— WHAT YOU ARE ASKED TO DO —
Pull out each line of the items below that contains the string "qSketchRegion". Case counts.

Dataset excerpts
◇ ◇ ◇

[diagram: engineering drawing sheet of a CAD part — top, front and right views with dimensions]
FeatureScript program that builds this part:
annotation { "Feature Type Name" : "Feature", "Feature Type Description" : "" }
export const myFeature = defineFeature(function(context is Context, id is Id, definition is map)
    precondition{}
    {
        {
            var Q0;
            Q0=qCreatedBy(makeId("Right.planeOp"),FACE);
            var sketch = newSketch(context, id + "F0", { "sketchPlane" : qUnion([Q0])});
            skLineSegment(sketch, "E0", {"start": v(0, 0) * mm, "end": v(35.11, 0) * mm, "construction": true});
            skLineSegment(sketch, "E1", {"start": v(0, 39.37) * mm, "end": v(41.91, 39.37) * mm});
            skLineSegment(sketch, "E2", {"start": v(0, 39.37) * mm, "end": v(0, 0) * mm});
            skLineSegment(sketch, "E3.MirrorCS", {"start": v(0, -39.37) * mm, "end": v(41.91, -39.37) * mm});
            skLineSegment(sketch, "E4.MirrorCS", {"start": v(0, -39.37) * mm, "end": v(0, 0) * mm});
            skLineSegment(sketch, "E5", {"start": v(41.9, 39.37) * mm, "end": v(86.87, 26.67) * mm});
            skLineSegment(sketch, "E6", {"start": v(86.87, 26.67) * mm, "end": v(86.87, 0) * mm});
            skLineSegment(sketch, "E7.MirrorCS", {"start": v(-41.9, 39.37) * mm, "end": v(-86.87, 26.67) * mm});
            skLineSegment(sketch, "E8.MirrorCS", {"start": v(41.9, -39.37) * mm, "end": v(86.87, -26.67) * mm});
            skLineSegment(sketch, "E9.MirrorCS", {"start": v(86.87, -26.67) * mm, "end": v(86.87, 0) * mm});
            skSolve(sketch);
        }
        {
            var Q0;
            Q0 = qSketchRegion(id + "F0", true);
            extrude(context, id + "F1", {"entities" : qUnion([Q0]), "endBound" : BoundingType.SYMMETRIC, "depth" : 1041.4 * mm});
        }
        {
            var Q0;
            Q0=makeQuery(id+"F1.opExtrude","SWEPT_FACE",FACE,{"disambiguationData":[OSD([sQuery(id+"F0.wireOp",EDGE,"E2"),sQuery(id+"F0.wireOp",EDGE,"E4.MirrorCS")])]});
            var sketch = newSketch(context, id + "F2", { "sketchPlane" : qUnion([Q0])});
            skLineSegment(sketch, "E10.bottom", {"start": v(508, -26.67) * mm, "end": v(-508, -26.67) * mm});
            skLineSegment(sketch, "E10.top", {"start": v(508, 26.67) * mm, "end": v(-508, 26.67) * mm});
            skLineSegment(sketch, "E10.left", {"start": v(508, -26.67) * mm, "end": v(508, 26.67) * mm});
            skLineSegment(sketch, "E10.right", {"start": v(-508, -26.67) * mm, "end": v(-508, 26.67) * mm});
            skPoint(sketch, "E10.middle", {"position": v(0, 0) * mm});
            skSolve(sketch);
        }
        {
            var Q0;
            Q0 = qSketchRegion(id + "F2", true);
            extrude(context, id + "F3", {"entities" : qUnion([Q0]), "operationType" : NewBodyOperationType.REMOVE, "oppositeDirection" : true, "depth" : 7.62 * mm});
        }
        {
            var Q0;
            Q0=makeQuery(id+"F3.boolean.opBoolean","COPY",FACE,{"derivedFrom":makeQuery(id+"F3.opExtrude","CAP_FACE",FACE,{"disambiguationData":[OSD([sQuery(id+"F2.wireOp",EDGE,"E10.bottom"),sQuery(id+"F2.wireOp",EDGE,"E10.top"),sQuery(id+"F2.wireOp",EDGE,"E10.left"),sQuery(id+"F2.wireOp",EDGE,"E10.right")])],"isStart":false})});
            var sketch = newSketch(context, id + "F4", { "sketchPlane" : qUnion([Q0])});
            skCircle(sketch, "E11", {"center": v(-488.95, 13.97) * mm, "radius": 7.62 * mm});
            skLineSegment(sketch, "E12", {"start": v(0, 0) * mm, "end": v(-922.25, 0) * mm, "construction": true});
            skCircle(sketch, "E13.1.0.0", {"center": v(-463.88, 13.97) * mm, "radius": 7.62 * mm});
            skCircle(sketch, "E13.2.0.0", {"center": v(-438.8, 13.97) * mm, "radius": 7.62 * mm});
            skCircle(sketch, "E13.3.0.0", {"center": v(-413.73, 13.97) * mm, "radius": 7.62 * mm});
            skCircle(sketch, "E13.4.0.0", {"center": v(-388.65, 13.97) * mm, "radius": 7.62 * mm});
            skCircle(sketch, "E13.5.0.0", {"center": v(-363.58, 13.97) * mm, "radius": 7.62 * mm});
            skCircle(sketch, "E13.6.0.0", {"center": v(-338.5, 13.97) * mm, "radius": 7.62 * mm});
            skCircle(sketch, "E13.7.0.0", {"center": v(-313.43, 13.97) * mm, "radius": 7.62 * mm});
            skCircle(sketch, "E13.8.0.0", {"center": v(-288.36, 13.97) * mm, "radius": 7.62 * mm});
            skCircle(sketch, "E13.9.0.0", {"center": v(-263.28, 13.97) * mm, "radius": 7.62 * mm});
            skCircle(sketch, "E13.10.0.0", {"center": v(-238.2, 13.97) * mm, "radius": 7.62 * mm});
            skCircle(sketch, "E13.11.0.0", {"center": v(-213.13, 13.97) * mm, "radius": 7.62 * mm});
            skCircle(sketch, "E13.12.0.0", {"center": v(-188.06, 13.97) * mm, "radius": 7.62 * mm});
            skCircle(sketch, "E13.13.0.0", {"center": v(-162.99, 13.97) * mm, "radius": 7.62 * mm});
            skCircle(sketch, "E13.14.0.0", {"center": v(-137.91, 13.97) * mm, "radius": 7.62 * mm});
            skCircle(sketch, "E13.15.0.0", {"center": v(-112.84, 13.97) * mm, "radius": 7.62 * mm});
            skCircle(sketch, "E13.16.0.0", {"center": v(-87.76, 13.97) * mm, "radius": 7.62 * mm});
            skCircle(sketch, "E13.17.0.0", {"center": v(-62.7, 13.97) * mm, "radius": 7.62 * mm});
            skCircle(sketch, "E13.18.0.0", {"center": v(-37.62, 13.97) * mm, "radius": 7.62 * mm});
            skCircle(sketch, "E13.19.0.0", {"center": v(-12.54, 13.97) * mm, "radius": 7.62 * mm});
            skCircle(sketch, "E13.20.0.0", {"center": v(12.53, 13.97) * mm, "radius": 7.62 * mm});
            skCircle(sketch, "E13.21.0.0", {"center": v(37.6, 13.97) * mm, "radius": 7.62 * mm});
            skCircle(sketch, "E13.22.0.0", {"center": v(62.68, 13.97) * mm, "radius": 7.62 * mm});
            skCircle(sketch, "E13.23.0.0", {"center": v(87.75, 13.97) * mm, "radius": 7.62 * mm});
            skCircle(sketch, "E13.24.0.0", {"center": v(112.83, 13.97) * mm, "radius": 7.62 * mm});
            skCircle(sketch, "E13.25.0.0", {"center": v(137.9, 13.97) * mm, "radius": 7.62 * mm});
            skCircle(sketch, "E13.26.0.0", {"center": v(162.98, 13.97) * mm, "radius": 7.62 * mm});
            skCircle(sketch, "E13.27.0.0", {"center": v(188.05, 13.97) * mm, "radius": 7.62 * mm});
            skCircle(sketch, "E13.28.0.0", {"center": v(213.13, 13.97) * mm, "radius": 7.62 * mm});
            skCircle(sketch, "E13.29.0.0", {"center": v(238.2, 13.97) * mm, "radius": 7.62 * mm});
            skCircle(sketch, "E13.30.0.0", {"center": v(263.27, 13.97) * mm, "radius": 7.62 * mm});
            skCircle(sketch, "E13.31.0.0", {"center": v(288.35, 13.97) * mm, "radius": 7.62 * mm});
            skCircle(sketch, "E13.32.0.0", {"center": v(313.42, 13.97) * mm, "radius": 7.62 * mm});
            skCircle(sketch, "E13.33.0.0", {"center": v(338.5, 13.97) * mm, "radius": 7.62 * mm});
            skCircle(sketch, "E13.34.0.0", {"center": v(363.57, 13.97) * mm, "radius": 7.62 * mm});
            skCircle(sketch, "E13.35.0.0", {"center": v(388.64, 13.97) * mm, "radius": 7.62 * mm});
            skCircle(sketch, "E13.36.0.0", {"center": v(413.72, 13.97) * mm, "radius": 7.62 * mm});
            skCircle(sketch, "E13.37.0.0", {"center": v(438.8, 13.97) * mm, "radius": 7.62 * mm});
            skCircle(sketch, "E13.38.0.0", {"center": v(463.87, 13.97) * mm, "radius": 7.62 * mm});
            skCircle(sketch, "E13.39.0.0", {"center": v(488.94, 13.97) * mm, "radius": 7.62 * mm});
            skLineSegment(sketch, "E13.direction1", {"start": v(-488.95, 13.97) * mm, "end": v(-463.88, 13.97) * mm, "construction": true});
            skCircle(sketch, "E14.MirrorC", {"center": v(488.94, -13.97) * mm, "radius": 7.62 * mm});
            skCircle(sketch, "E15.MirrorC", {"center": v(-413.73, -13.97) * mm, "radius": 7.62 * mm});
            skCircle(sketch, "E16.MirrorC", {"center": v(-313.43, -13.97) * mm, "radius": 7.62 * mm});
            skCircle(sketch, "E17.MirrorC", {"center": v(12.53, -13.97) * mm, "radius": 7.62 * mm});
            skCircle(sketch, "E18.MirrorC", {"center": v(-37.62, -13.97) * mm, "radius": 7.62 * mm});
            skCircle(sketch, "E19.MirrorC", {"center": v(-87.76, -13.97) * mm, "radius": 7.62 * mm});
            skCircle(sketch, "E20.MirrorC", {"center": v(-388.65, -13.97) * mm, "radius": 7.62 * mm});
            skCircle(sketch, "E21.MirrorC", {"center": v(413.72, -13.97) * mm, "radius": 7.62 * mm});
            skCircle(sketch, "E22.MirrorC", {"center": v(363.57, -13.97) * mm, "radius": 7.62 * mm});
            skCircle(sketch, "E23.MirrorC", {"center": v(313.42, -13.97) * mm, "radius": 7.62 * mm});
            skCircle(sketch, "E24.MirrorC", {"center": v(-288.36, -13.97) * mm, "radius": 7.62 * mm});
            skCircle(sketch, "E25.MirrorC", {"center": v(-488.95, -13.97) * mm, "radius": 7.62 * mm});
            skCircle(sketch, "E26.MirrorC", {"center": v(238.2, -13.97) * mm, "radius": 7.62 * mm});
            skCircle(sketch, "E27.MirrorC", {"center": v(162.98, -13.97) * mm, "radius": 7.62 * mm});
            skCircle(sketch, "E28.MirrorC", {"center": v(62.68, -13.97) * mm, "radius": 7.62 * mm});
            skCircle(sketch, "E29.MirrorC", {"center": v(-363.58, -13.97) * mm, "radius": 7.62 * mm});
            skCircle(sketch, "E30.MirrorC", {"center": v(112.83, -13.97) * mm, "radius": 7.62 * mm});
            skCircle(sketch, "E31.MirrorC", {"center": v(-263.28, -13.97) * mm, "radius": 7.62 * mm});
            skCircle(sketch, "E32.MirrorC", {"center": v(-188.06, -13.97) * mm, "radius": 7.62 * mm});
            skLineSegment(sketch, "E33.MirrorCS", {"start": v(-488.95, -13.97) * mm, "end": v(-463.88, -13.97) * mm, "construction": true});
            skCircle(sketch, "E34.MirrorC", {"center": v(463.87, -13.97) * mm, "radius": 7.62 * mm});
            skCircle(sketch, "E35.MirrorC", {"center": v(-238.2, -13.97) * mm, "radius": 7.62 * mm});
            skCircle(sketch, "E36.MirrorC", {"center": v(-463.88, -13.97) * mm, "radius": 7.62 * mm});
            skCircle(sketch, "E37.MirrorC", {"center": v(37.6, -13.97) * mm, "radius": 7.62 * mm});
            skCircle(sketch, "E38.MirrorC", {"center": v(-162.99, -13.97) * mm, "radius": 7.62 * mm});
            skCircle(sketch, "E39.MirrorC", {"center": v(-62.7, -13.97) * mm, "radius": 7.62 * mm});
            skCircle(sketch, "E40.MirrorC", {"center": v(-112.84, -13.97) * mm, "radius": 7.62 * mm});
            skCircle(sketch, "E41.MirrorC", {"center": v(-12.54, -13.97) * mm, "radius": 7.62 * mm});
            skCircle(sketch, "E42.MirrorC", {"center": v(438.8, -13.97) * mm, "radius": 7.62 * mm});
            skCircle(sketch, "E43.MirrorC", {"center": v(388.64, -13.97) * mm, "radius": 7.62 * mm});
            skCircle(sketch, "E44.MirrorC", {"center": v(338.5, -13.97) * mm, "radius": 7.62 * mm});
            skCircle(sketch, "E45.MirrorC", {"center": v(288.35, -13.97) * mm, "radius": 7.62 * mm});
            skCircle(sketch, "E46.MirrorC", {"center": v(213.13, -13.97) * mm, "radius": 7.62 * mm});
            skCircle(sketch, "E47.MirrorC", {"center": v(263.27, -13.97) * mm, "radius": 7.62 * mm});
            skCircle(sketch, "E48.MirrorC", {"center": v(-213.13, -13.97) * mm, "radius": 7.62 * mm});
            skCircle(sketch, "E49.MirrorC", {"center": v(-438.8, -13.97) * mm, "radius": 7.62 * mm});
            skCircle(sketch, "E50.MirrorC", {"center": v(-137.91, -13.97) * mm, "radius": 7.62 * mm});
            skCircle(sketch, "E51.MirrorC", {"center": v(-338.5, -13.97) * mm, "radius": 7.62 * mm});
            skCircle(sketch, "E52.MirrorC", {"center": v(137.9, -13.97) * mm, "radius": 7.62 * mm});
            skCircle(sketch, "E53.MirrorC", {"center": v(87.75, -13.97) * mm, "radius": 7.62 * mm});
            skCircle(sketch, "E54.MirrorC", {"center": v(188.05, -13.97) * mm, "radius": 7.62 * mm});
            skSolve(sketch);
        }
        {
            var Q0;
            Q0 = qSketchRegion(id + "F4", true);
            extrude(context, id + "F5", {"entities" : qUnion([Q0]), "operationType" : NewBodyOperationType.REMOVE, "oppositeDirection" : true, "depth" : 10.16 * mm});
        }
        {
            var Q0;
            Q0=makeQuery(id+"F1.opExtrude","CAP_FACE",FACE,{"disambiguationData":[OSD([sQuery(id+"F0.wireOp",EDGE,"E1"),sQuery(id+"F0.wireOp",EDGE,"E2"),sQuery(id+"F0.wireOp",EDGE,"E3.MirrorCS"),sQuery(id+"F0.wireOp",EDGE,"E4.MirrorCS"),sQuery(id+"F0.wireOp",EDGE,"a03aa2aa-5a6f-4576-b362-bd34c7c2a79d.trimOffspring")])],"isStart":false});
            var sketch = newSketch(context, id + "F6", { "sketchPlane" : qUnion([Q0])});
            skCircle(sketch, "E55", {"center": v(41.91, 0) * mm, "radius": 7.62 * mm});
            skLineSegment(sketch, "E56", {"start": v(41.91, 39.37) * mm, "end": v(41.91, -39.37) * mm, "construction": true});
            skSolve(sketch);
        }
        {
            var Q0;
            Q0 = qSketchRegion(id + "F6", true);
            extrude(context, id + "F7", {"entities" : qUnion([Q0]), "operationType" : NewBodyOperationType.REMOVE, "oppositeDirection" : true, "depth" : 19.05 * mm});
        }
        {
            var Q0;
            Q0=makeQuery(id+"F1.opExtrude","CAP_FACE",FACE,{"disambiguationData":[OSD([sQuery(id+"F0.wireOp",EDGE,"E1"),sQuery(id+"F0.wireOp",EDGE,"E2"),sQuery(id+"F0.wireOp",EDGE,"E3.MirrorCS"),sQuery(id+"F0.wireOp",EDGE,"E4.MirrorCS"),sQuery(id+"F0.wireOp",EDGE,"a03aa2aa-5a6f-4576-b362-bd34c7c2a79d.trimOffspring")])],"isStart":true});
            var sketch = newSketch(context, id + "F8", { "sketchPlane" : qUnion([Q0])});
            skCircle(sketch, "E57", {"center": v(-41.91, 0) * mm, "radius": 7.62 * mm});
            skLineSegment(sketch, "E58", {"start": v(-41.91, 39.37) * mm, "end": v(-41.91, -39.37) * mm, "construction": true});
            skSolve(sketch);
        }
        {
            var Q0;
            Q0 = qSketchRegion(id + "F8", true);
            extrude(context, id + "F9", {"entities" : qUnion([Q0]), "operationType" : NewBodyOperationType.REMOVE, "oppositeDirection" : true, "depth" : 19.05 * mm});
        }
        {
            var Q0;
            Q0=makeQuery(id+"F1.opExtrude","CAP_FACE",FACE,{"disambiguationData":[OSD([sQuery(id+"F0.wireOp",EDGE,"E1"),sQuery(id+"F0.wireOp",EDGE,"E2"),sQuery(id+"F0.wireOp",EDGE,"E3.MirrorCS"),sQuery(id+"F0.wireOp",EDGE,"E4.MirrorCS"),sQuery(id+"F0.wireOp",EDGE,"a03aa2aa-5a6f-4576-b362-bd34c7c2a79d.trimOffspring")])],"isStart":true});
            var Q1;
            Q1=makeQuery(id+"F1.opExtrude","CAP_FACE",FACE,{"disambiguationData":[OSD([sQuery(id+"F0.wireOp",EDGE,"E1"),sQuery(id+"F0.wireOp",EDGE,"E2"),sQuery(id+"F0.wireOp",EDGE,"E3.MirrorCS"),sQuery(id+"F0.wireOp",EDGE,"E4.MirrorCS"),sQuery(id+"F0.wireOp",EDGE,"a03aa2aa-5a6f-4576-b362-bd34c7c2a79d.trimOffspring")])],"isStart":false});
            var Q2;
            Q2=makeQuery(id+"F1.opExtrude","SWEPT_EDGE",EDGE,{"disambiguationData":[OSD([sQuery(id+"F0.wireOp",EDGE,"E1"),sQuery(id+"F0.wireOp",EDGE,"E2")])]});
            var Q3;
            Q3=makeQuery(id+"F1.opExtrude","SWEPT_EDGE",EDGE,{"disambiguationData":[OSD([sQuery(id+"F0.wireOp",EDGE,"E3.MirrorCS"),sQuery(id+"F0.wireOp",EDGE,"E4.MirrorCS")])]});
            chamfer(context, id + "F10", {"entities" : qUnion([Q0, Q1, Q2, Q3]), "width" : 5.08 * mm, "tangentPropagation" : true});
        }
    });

◇ ◇ ◇

— WORKED SOLUTION —
            Q0 = qSketchRegion(id + "F0", true);
            Q0 = qSketchRegion(id + "F2", true);
            Q0 = qSketchRegion(id + "F4", true);
            Q0 = qSketchRegion(id + "F6", true);
            Q0 = qSketchRegion(id + "F8", true);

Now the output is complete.